In 2020, Ina recorded a net loss of HRK -1.14bn (compared to a profit of HRK 489m in 2019), as it was also significantly impacted by one-off non-cash items, such as impairment charges related to refinery assets in Sisak and Crosco Group assets, related to drop in engagement. On the positive side, the company managed to remain cash flow positive, with a NCFO amounting to HRK 2.2bn.
On Friday NLB’s share price noted a sharp increase of 6.31%, closing at EUR 47.2 per share.
Following the company’s preliminary announcement of FY 2020 results, NLB’s share price surged, indicating a very positive reaction from the market. The stock ended the trading day at EUR 47.2 per share, representing a daily increase of 6.31%. At the current share price, the company is traded at a P/B of 0.5x (9M 2020 results).

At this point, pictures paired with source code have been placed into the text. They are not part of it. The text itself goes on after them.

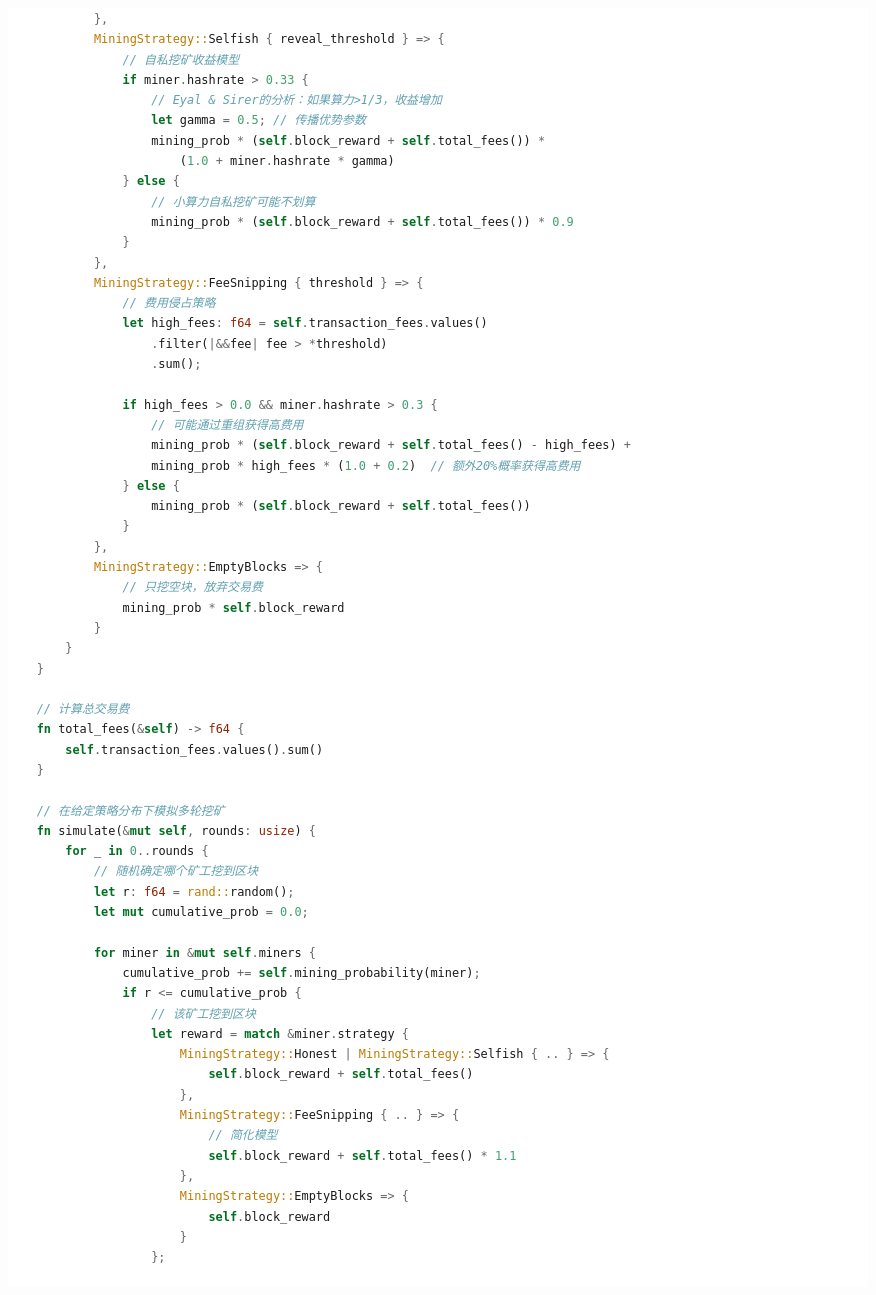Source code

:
 ```rust
            },
            MiningStrategy::Selfish { reveal_threshold } => {
                // 自私挖矿收益模型
                if miner.hashrate > 0.33 {
                    // Eyal & Sirer的分析：如果算力>1/3，收益增加
                    let gamma = 0.5; // 传播优势参数
                    mining_prob * (self.block_reward + self.total_fees()) * 
                        (1.0 + miner.hashrate * gamma)
                } else {
                    // 小算力自私挖矿可能不划算
                    mining_prob * (self.block_reward + self.total_fees()) * 0.9
                }
            },
            MiningStrategy::FeeSnipping { threshold } => {
                // 费用侵占策略
                let high_fees: f64 = self.transaction_fees.values()
                    .filter(|&&fee| fee > *threshold)
                    .sum();
                    
                if high_fees > 0.0 && miner.hashrate > 0.3 {
                    // 可能通过重组获得高费用
                    mining_prob * (self.block_reward + self.total_fees() - high_fees) +
                    mining_prob * high_fees * (1.0 + 0.2)  // 额外20%概率获得高费用
                } else {
                    mining_prob * (self.block_reward + self.total_fees())
                }
            },
            MiningStrategy::EmptyBlocks => {
                // 只挖空块，放弃交易费
                mining_prob * self.block_reward
            }
        }
    }
    
    // 计算总交易费
    fn total_fees(&self) -> f64 {
        self.transaction_fees.values().sum()
    }
    
    // 在给定策略分布下模拟多轮挖矿
    fn simulate(&mut self, rounds: usize) {
        for _ in 0..rounds {
            // 随机确定哪个矿工挖到区块
            let r: f64 = rand::random();
            let mut cumulative_prob = 0.0;
            
            for miner in &mut self.miners {
                cumulative_prob += self.mining_probability(miner);
                if r <= cumulative_prob {
                    // 该矿工挖到区块
                    let reward = match &miner.strategy {
                        MiningStrategy::Honest | MiningStrategy::Selfish { .. } => {
                            self.block_reward + self.total_fees()
                        },
                        MiningStrategy::FeeSnipping { .. } => {
                            // 简化模型
                            self.block_reward + self.total_fees() * 1.1
                        },
                        MiningStrategy::EmptyBlocks => {
                            self.block_reward
                        }
                    };
                    
```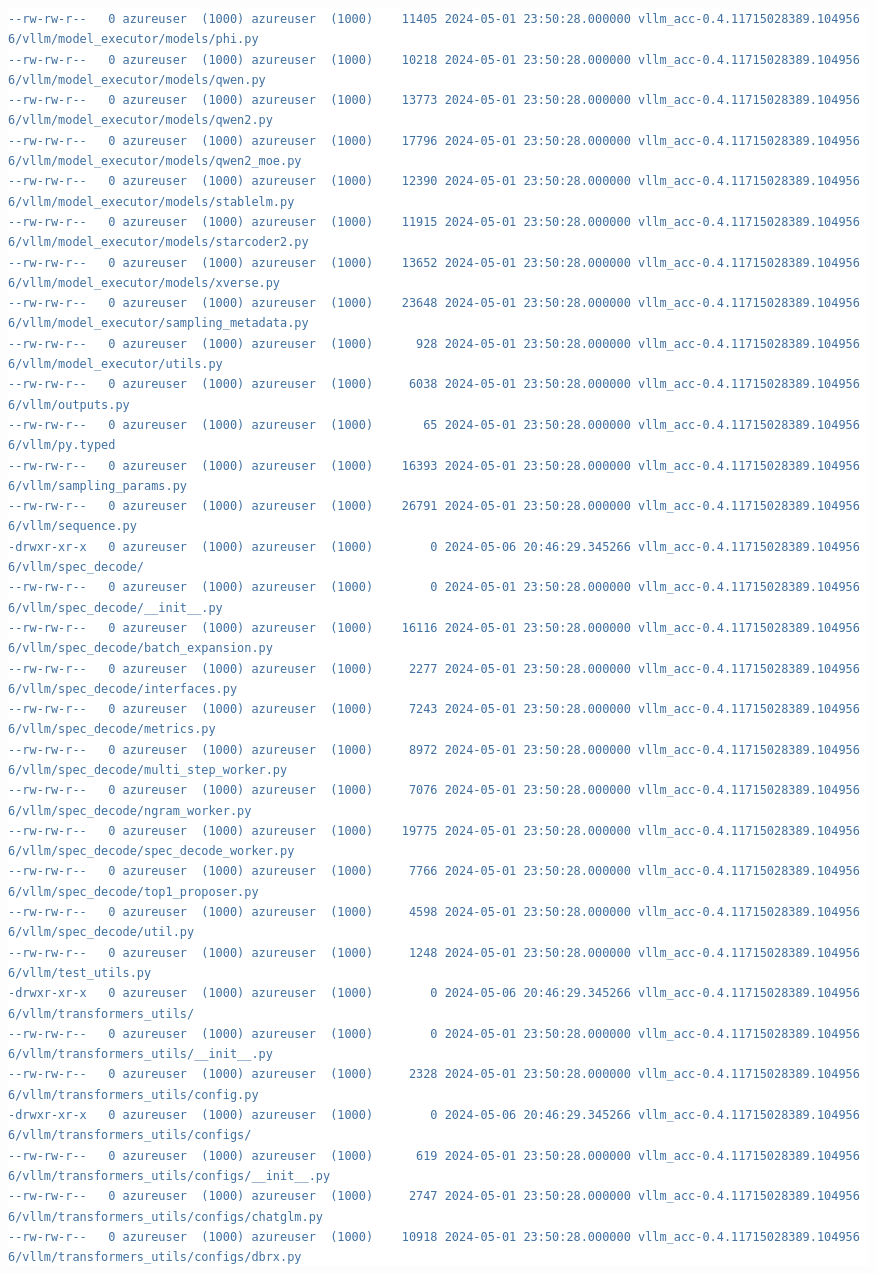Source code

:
 ```diff
--rw-rw-r--   0 azureuser  (1000) azureuser  (1000)    11405 2024-05-01 23:50:28.000000 vllm_acc-0.4.11715028389.1049566/vllm/model_executor/models/phi.py
--rw-rw-r--   0 azureuser  (1000) azureuser  (1000)    10218 2024-05-01 23:50:28.000000 vllm_acc-0.4.11715028389.1049566/vllm/model_executor/models/qwen.py
--rw-rw-r--   0 azureuser  (1000) azureuser  (1000)    13773 2024-05-01 23:50:28.000000 vllm_acc-0.4.11715028389.1049566/vllm/model_executor/models/qwen2.py
--rw-rw-r--   0 azureuser  (1000) azureuser  (1000)    17796 2024-05-01 23:50:28.000000 vllm_acc-0.4.11715028389.1049566/vllm/model_executor/models/qwen2_moe.py
--rw-rw-r--   0 azureuser  (1000) azureuser  (1000)    12390 2024-05-01 23:50:28.000000 vllm_acc-0.4.11715028389.1049566/vllm/model_executor/models/stablelm.py
--rw-rw-r--   0 azureuser  (1000) azureuser  (1000)    11915 2024-05-01 23:50:28.000000 vllm_acc-0.4.11715028389.1049566/vllm/model_executor/models/starcoder2.py
--rw-rw-r--   0 azureuser  (1000) azureuser  (1000)    13652 2024-05-01 23:50:28.000000 vllm_acc-0.4.11715028389.1049566/vllm/model_executor/models/xverse.py
--rw-rw-r--   0 azureuser  (1000) azureuser  (1000)    23648 2024-05-01 23:50:28.000000 vllm_acc-0.4.11715028389.1049566/vllm/model_executor/sampling_metadata.py
--rw-rw-r--   0 azureuser  (1000) azureuser  (1000)      928 2024-05-01 23:50:28.000000 vllm_acc-0.4.11715028389.1049566/vllm/model_executor/utils.py
--rw-rw-r--   0 azureuser  (1000) azureuser  (1000)     6038 2024-05-01 23:50:28.000000 vllm_acc-0.4.11715028389.1049566/vllm/outputs.py
--rw-rw-r--   0 azureuser  (1000) azureuser  (1000)       65 2024-05-01 23:50:28.000000 vllm_acc-0.4.11715028389.1049566/vllm/py.typed
--rw-rw-r--   0 azureuser  (1000) azureuser  (1000)    16393 2024-05-01 23:50:28.000000 vllm_acc-0.4.11715028389.1049566/vllm/sampling_params.py
--rw-rw-r--   0 azureuser  (1000) azureuser  (1000)    26791 2024-05-01 23:50:28.000000 vllm_acc-0.4.11715028389.1049566/vllm/sequence.py
-drwxr-xr-x   0 azureuser  (1000) azureuser  (1000)        0 2024-05-06 20:46:29.345266 vllm_acc-0.4.11715028389.1049566/vllm/spec_decode/
--rw-rw-r--   0 azureuser  (1000) azureuser  (1000)        0 2024-05-01 23:50:28.000000 vllm_acc-0.4.11715028389.1049566/vllm/spec_decode/__init__.py
--rw-rw-r--   0 azureuser  (1000) azureuser  (1000)    16116 2024-05-01 23:50:28.000000 vllm_acc-0.4.11715028389.1049566/vllm/spec_decode/batch_expansion.py
--rw-rw-r--   0 azureuser  (1000) azureuser  (1000)     2277 2024-05-01 23:50:28.000000 vllm_acc-0.4.11715028389.1049566/vllm/spec_decode/interfaces.py
--rw-rw-r--   0 azureuser  (1000) azureuser  (1000)     7243 2024-05-01 23:50:28.000000 vllm_acc-0.4.11715028389.1049566/vllm/spec_decode/metrics.py
--rw-rw-r--   0 azureuser  (1000) azureuser  (1000)     8972 2024-05-01 23:50:28.000000 vllm_acc-0.4.11715028389.1049566/vllm/spec_decode/multi_step_worker.py
--rw-rw-r--   0 azureuser  (1000) azureuser  (1000)     7076 2024-05-01 23:50:28.000000 vllm_acc-0.4.11715028389.1049566/vllm/spec_decode/ngram_worker.py
--rw-rw-r--   0 azureuser  (1000) azureuser  (1000)    19775 2024-05-01 23:50:28.000000 vllm_acc-0.4.11715028389.1049566/vllm/spec_decode/spec_decode_worker.py
--rw-rw-r--   0 azureuser  (1000) azureuser  (1000)     7766 2024-05-01 23:50:28.000000 vllm_acc-0.4.11715028389.1049566/vllm/spec_decode/top1_proposer.py
--rw-rw-r--   0 azureuser  (1000) azureuser  (1000)     4598 2024-05-01 23:50:28.000000 vllm_acc-0.4.11715028389.1049566/vllm/spec_decode/util.py
--rw-rw-r--   0 azureuser  (1000) azureuser  (1000)     1248 2024-05-01 23:50:28.000000 vllm_acc-0.4.11715028389.1049566/vllm/test_utils.py
-drwxr-xr-x   0 azureuser  (1000) azureuser  (1000)        0 2024-05-06 20:46:29.345266 vllm_acc-0.4.11715028389.1049566/vllm/transformers_utils/
--rw-rw-r--   0 azureuser  (1000) azureuser  (1000)        0 2024-05-01 23:50:28.000000 vllm_acc-0.4.11715028389.1049566/vllm/transformers_utils/__init__.py
--rw-rw-r--   0 azureuser  (1000) azureuser  (1000)     2328 2024-05-01 23:50:28.000000 vllm_acc-0.4.11715028389.1049566/vllm/transformers_utils/config.py
-drwxr-xr-x   0 azureuser  (1000) azureuser  (1000)        0 2024-05-06 20:46:29.345266 vllm_acc-0.4.11715028389.1049566/vllm/transformers_utils/configs/
--rw-rw-r--   0 azureuser  (1000) azureuser  (1000)      619 2024-05-01 23:50:28.000000 vllm_acc-0.4.11715028389.1049566/vllm/transformers_utils/configs/__init__.py
--rw-rw-r--   0 azureuser  (1000) azureuser  (1000)     2747 2024-05-01 23:50:28.000000 vllm_acc-0.4.11715028389.1049566/vllm/transformers_utils/configs/chatglm.py
--rw-rw-r--   0 azureuser  (1000) azureuser  (1000)    10918 2024-05-01 23:50:28.000000 vllm_acc-0.4.11715028389.1049566/vllm/transformers_utils/configs/dbrx.py
```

As a reminder, the Group reported total net operating income amounted to EUR 504.5m, representing a 2% decrease YoY. Profit before impairments and provisions amounted to EUR 210.5m, a mere 1% decrease YoY, supported by non-recurring income (the sale of NLB Vita and debt securities). Profit after tax amounted to EUR 268.9m (+38.95 YoY), strongly affected by the acquisition of Komercijalna banka, which had a net positive impact of negative goodwill in the amount of EUR 137.0m, and additionally established EUR 13.4m for expected credit losses on the performing portfolio for the Komercijalna banka group.
Excluding the impact of the acquisition, Group profit would amount to EUR 141.3m, representing a decrease of 27% YoY. Such a result significantly exceeded previous forecasts by the Group, mostly because of better-than-expected COR performance. We note that such a result is above our expectations as well, due to the same reason mentioned.
Besides that, the company indicated a dividend payment stating that their CAR is at 16.6%, with EUR 92.2m from 2020 profits already anticipated for dividend distribution, while excess capital above the regulatory requirement provides a robust basis for continued growth. Such a dividend payment indicates a high dividend yield of 10.4%.